Why, in this age of immediacy and acceleration, slow things down? Why, when people cannot seem to talk to one another, start a conversation? Why, as we hurtle toward the digital and virtual, stress the visceral and human? Why, when the world concerns itself with the new and the next, bother to declare the importance of a thousand-year-old art form? You know the answers: we need time; we need to talk; we need proximity; we need music.

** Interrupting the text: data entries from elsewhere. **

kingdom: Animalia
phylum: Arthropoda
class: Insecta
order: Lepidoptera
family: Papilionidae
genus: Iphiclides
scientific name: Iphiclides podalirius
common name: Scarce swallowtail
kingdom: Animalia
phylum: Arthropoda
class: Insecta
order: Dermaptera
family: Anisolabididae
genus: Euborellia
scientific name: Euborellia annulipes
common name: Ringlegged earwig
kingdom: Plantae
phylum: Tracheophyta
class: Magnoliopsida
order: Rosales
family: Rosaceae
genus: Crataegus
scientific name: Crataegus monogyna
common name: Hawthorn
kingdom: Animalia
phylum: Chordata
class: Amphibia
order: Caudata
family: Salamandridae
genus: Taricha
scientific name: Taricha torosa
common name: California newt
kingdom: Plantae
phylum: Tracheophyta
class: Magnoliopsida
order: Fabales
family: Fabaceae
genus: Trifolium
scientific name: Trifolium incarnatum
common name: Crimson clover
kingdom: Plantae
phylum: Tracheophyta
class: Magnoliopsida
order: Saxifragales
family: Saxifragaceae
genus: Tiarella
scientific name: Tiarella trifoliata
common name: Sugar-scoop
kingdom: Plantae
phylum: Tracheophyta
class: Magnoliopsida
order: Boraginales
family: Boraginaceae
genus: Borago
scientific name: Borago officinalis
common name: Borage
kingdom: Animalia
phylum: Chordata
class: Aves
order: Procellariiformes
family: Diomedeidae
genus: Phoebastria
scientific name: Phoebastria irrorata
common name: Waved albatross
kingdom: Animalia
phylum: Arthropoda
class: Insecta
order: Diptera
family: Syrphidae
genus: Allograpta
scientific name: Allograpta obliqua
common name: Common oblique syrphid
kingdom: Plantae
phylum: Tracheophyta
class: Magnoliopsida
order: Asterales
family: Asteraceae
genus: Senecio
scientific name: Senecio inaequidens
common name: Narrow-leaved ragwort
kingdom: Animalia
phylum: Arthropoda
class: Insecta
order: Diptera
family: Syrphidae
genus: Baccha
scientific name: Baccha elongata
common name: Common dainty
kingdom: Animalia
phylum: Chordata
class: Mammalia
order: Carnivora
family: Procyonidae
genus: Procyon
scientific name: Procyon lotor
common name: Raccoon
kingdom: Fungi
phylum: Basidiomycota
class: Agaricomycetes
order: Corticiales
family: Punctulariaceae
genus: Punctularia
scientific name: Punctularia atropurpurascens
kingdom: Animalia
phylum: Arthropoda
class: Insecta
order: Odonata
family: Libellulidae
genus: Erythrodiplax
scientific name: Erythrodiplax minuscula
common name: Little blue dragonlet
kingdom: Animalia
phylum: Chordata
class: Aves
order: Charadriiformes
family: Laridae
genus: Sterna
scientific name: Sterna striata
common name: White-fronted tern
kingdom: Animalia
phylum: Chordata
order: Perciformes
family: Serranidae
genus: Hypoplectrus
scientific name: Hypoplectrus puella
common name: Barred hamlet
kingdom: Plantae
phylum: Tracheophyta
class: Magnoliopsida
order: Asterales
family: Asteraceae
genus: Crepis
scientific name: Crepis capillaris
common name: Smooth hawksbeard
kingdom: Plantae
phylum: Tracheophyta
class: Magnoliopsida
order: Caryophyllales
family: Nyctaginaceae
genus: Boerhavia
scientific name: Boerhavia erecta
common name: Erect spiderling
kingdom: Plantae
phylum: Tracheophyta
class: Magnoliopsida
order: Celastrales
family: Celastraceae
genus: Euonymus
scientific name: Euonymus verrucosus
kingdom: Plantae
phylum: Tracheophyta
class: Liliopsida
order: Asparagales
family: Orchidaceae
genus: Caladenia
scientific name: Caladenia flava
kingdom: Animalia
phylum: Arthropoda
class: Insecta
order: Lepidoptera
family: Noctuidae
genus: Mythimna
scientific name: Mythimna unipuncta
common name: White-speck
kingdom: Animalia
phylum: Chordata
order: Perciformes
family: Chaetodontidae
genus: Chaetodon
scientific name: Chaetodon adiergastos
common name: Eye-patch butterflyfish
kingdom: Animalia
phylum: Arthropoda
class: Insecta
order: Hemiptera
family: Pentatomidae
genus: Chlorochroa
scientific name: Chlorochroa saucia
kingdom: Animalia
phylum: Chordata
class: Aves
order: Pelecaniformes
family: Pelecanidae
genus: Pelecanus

Over the past 150 years or so, classical musical performances have created distance between their two participants, the performers and the audience, with heavy consequences. Separation has built a barrier when there should be connection and energy. There has been a loss of familiarity, appreciation, and understanding on both sides of the curtain. Generations now think of classical music as an arcane arena of the wealthy; listeners dare not cough or sneeze. Musicians are penned up in formal wear; they leave through the stage door and never really get to know their public. It is difficult to imagine now, but concerts used to be very convivial things. People felt free to chat while the music went on, ask that a movement be played again, or clap whenever they felt like it.

Shoreline’s aim is to include you once more. We want to talk to you, tell you about what you will hear, ask you whether you’ve enjoyed it, answer your questions. We want you to meet our performers and vice versa. We want to slow down, take time, reach out to young and old, and share our ancient common language: music. Welcome to the conversation. Welcome to the Society.